Preventing Data Leaks in Local Graph RAG: A Subset Architecture & Eval Tool

Hi everyone,

I’ve been experimenting with Local Graph RAG for my Obsidian vault, but I hit a major privacy issue: **Boundary Leaks**.

When you dump your entire vault into a vector/graph database, the LLM sometimes hallucinates and mixes contexts. For example, it might use sensitive info from a `Personal/Finance` folder to answer a query about a `Work/Project`.

To solve this, I designed what I call the **Subset Architecture**.
Instead of one giant graph, the data is isolated into specific subsets (e.g., HR, IT, Sales, or Personal vs.

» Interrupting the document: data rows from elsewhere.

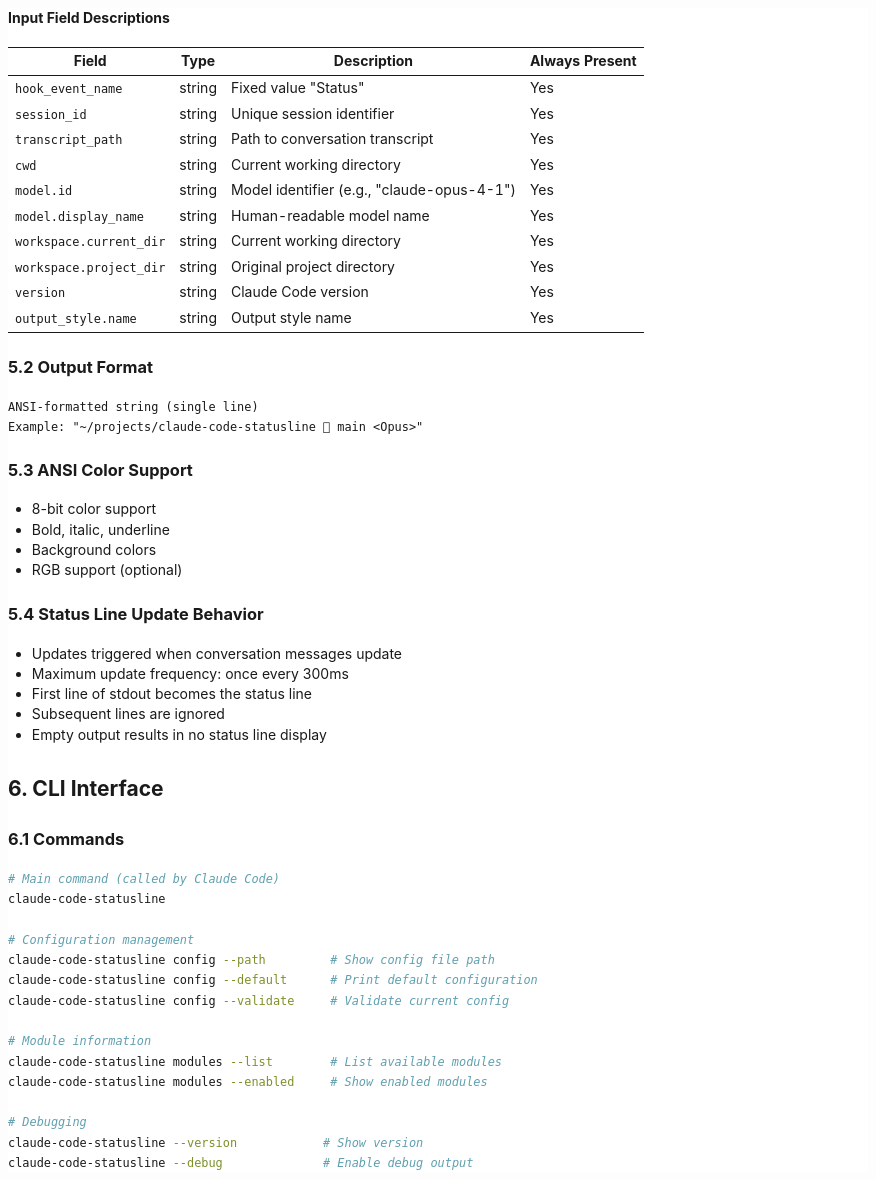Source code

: #### Input Field Descriptions

| Field | Type | Description | Always Present |
|-------|------|-------------|----------------|
| `hook_event_name` | string | Fixed value "Status" | Yes |
| `session_id` | string | Unique session identifier | Yes |
| `transcript_path` | string | Path to conversation transcript | Yes |
| `cwd` | string | Current working directory | Yes |
| `model.id` | string | Model identifier (e.g., "claude-opus-4-1") | Yes |
| `model.display_name` | string | Human-readable model name | Yes |
| `workspace.current_dir` | string | Current working directory | Yes |
| `workspace.project_dir` | string | Original project directory | Yes |
| `version` | string | Claude Code version | Yes |
| `output_style.name` | string | Output style name | Yes |

### 5.2 Output Format

```
ANSI-formatted string (single line)
Example: "~/projects/claude-code-statusline 🌱 main <Opus>"
```

### 5.3 ANSI Color Support

- 8-bit color support
- Bold, italic, underline
- Background colors
- RGB support (optional)

### 5.4 Status Line Update Behavior

- Updates triggered when conversation messages update
- Maximum update frequency: once every 300ms
- First line of stdout becomes the status line
- Subsequent lines are ignored
- Empty output results in no status line display

## 6. CLI Interface

### 6.1 Commands

```bash
# Main command (called by Claude Code)
claude-code-statusline

# Configuration management
claude-code-statusline config --path         # Show config file path
claude-code-statusline config --default      # Print default configuration
claude-code-statusline config --validate     # Validate current config

# Module information
claude-code-statusline modules --list        # List available modules
claude-code-statusline modules --enabled     # Show enabled modules

# Debugging
claude-code-statusline --version            # Show version
claude-code-statusline --debug              # Enable debug output
```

Work) with a shared “Core” context to prevent cross-contamination.

*(Drag and drop your Architecture Diagram image here)*

**The Problem: How do we test if this actually works?**
Evaluating if the LLM respects these boundaries locally is surprisingly hard. Most eval tools out there are bloated or require sending your private vault data to OpenAI.

So, I built **RAG-Destroyer** — a lightweight, 100% local, open-source evaluation tool specifically designed to test Graph RAG pipelines for boundary leaks and context accuracy.

I’m not selling anything, just wanted to leave this here for any plugin developers or local AI tinkerers who might be facing the same issue. If you are building a local RAG plugin for Obsidian, feel free to steal this architecture or use the eval tool to benchmark your system.

Since I’m a new user, the forum won’t let me post links.
If you want to check out the code or read the full architecture breakdown:

  • GitHub: Search for RAG-Destroyer or my username tong-mini-mac
  • Dev.to: Search for the article titled "I was tired of complex RAG evaluation tools, so I built my own (and open-sourced it)"

Would love to hear how other developers are handling data boundaries and local RAG evaluations in their vaults!